A redação é minha. Mas a lenda é antiga. Passo-a como dela recordei há oito anos.

Muito antigamente, aí pelos tempos de Cristo, quando os moradores das cidades se abasteciam das fontes, de uma delas, na entrada de uma vila, cuidava um velhinho. Ali chegou um filósofo exausto e sentou-se para descansar.

Pouco depois chegou um viajante, bebeu da fonte, e perguntou ao velhinho se aquela cidade era boa para se viver.

O velhinho respondeu que era uma cidade normal e indagou do viajante como era a cidade de onde ele provinha.

Ele disse cobras e lagartos a respeito, referiu se tratar de um povo sovina, maledicente e ruim, e que por isto ele estava saindo de lá.

— Pois esta cidade aqui é exatamente igual àquela de onde você vem - respondeu o velhinho.

E o viajante seguiu viagem, revoltado.

Algum tempo depois, outro viajante chegou e fez a mesma pergunta e em resposta obteve a mesma indagação do velhinho: como era a cidade de onde provinha?

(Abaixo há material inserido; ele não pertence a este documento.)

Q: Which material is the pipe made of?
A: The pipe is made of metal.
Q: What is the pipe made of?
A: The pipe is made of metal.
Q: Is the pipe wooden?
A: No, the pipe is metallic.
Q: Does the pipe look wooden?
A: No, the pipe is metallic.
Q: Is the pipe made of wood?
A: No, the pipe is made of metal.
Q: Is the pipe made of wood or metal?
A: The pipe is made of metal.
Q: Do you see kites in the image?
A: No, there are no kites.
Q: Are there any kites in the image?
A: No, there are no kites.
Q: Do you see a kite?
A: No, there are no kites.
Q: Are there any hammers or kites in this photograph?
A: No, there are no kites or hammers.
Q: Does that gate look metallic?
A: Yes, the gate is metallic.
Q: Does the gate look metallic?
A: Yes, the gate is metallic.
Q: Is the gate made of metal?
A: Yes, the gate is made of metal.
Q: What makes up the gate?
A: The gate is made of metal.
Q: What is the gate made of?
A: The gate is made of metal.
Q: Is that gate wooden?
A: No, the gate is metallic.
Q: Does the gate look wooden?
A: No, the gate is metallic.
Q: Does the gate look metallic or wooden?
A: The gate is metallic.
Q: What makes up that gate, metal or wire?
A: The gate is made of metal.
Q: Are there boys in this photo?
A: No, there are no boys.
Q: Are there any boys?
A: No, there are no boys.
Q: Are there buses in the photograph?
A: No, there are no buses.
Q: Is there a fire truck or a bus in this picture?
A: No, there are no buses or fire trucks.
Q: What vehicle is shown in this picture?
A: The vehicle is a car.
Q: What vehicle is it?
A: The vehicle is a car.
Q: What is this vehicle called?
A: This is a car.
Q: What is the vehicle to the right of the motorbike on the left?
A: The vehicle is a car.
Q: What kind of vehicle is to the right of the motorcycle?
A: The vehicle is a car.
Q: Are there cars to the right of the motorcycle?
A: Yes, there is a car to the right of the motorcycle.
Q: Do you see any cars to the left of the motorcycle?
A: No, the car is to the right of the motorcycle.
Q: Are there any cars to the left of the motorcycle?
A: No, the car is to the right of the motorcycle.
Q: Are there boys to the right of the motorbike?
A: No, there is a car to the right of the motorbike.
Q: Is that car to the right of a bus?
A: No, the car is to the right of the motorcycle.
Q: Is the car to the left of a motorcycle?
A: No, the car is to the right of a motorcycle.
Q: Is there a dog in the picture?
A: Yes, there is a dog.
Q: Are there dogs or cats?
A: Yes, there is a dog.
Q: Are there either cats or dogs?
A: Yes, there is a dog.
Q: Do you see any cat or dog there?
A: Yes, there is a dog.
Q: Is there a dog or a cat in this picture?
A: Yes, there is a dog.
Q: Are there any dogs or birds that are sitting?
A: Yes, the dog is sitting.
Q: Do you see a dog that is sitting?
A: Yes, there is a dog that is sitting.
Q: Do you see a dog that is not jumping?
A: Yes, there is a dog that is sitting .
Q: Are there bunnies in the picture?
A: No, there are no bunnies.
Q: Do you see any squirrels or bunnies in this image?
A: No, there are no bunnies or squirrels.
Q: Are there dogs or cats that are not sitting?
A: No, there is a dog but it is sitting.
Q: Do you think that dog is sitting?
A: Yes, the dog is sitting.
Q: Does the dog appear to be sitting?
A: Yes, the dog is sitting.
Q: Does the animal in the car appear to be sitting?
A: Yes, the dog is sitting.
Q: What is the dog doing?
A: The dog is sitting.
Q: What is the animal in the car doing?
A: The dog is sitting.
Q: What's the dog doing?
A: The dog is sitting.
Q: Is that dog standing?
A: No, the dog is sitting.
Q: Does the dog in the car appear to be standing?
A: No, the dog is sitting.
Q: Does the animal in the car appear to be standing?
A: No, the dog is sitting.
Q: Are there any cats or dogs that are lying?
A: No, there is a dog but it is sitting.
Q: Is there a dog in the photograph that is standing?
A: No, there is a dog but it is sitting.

O segundo viajante respondeu que era um ótimo lugar para viver, que as pessoas eram honestas, gentis e cordatas e que ele estava saindo dela a contragosto, premido por circunstâncias pessoais.

— Pois esta cidade aqui é exatamente igual àquela de onde você vem - respondeu o velhinho.

E o viajante seguiu para a cidade, contente.

O filósofo, que ouvira tudo, quis saber do velhinho porque para duas perguntas iguais ele dera respostas tão diferentes.

Ele respondeu o óbvio: as pessoas são aquilo que a gente quer que elas sejam, as cidades são todas iguais e gostar delas depende da forma que a gente as enfrente, pois está dentro de cada um a possibilidade de fazer seu ambiente.


Resolvi transcrevê-la aqui não por transmitir alguma grande verdade filosófica. Mas, vamos dizer, uma pequena lição de vida.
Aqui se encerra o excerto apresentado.